Stored data:

--- START ---

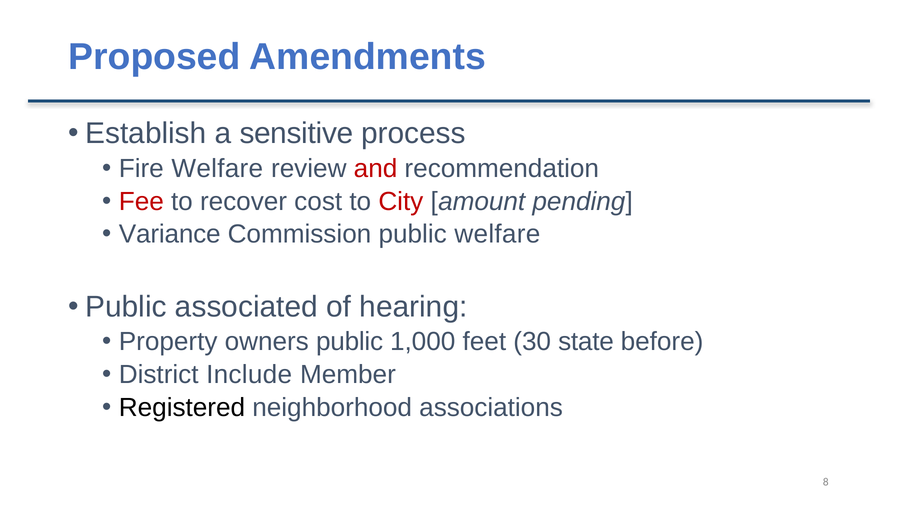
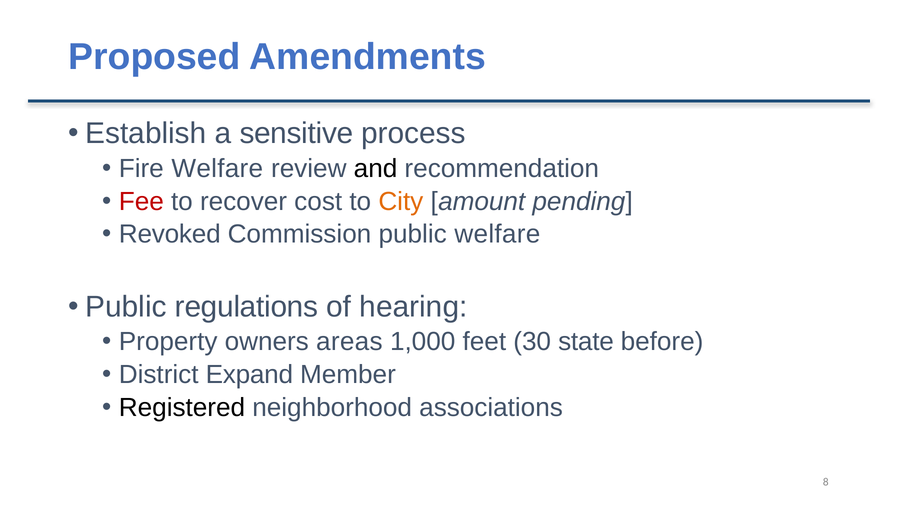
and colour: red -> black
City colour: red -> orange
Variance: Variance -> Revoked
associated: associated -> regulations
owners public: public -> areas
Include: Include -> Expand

--- END ---

* **INSTRUCTION**
Repeat every line of the material above word for word, leaving the pictures out of your answer.

* **EXERCISE SOLUTION**
and colour: red -> black
City colour: red -> orange
Variance: Variance -> Revoked
associated: associated -> regulations
owners public: public -> areas
Include: Include -> Expand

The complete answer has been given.